» WHAT TO WORK ON
Return every line of text from the items below verbatim, keeping the original order and line breaks. Leave out the pictures.

(Dataset entries)
++++++++

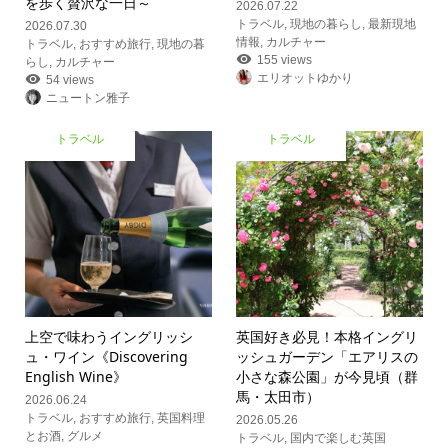
を歩く贅沢な一日～
2026.07.22
トラベル
,
現地の暮らし
,
最新現地
2026.07.30
情報
,
カルチャー
トラベル
,
おすすめ旅行
,
現地の暮
155 views
らし
,
カルチャー
エリオットゆかり
54 views
ニュートン雅子
トラベル
トラベル
上空で味わうイングリッシ
英国好き必見！本格イングリ
ュ・ワイン《Discovering
ッシュガーデン「エアリスの
English Wine》
小さな森公園」が今見頃（群
馬・太田市）
2026.06.24
トラベル
,
おすすめ旅行
,
英国料理
2026.05.26
とお酒
,
グルメ
トラベル
,
国内で楽しむ英国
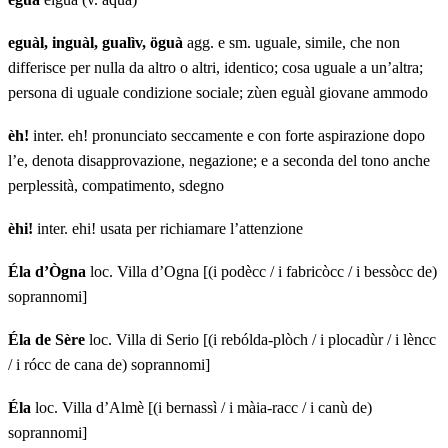
eguàl, inguàl, gualìv, öguà
agg. e sm. uguale, simile, che non
differisce per nulla da altro o altri, identico; cosa uguale a un’altra;
persona di uguale condizione sociale; zùen eguàl giovane ammodo
èh!
inter. eh! pronunciato seccamente e con forte aspirazione dopo
l’e, denota disapprovazione, negazione; e a seconda del tono anche
perplessità, compatimento, sdegno
èhi!
inter. ehi! usata per richiamare l’attenzione
Éla d’Ògna
loc. Villa d’Ogna [(i podècc / i fabricòcc / i bessòcc de)
soprannomi]
Éla de Sère
loc. Villa di Serio [(i rebólda-plòch / i plocadùr / i lèncc
/ i rócc de cana de) soprannomi]
Éla
loc. Villa d’Almè [(i bernassì / i màia-racc / i canù de)
soprannomi]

++++++++

» WRITTEN ANSWER
を歩く贅沢な一日～
2026.07.22
トラベル
,
現地の暮らし
,
最新現地
2026.07.30
情報
,
カルチャー
トラベル
,
おすすめ旅行
,
現地の暮
155 views
らし
,
カルチャー
エリオットゆかり
54 views
ニュートン雅子
トラベル
トラベル
上空で味わうイングリッシ
英国好き必見！本格イングリ
ュ・ワイン《Discovering
ッシュガーデン「エアリスの
English Wine》
小さな森公園」が今見頃（群
馬・太田市）
2026.06.24
トラベル
,
おすすめ旅行
,
英国料理
2026.05.26
とお酒
,
グルメ
トラベル
,
国内で楽しむ英国
eguàl, inguàl, gualìv, öguà
agg. e sm. uguale, simile, che non
differisce per nulla da altro o altri, identico; cosa uguale a un’altra;
persona di uguale condizione sociale; zùen eguàl giovane ammodo
èh!
inter. eh! pronunciato seccamente e con forte aspirazione dopo
l’e, denota disapprovazione, negazione; e a seconda del tono anche
perplessità, compatimento, sdegno
èhi!
inter. ehi! usata per richiamare l’attenzione
Éla d’Ògna
loc. Villa d’Ogna [(i podècc / i fabricòcc / i bessòcc de)
soprannomi]
Éla de Sère
loc. Villa di Serio [(i rebólda-plòch / i plocadùr / i lèncc
/ i rócc de cana de) soprannomi]
Éla
loc. Villa d’Almè [(i bernassì / i màia-racc / i canù de)
soprannomi]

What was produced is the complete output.